* DATA FOR THE TASK *
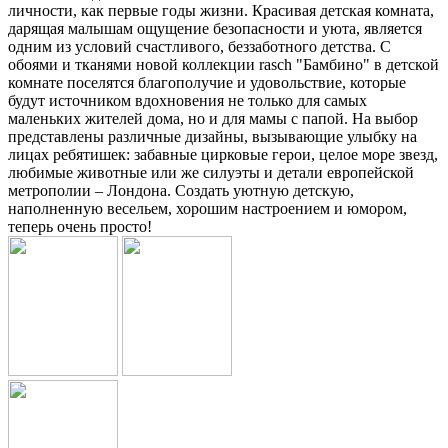
личности, как первые годы жизни. Красивая детская комната,
дарящая малышам ощущение безопасности и уюта, является
одним из условий счастливого, беззаботного детства. С
обоями и тканями новой коллекции rasch "Бамбино" в детской
комнате поселятся благополучие и удовольствие, которые
будут источником вдохновения не только для самых
маленьких жителей дома, но и для мамы с папой. На выбор
представлены различные дизайны, вызывающие улыбку на
лицах ребятишек: забавные цирковые герои, целое море звезд,
любимые животные или же силуэты и детали европейской
метрополии – Лондона. Создать уютную детскую,
наполненную весельем, хорошим настроением и юмором,
теперь очень просто!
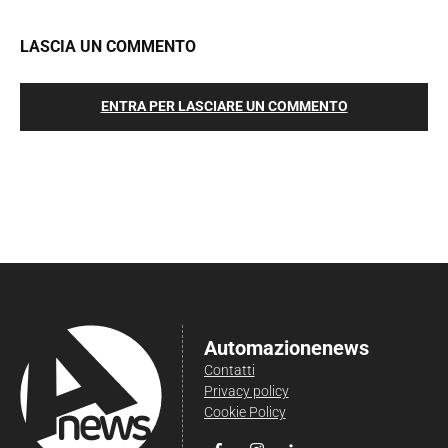
LASCIA UN COMMENTO
ENTRA PER LASCIARE UN COMMENTO
Automazionenews
Contatti
Privacy policy
Cookie Policy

* ASSIGNMENT *
Copy out the records above in full, exactly as written, but not the pictures.

* ANSWER BELOW *
личности, как первые годы жизни. Красивая детская комната,
дарящая малышам ощущение безопасности и уюта, является
одним из условий счастливого, беззаботного детства. С
обоями и тканями новой коллекции rasch "Бамбино" в детской
комнате поселятся благополучие и удовольствие, которые
будут источником вдохновения не только для самых
маленьких жителей дома, но и для мамы с папой. На выбор
представлены различные дизайны, вызывающие улыбку на
лицах ребятишек: забавные цирковые герои, целое море звезд,
любимые животные или же силуэты и детали европейской
метрополии – Лондона. Создать уютную детскую,
наполненную весельем, хорошим настроением и юмором,
теперь очень просто!
LASCIA UN COMMENTO
ENTRA PER LASCIARE UN COMMENTO
Automazionenews
Contatti
Privacy policy
Cookie Policy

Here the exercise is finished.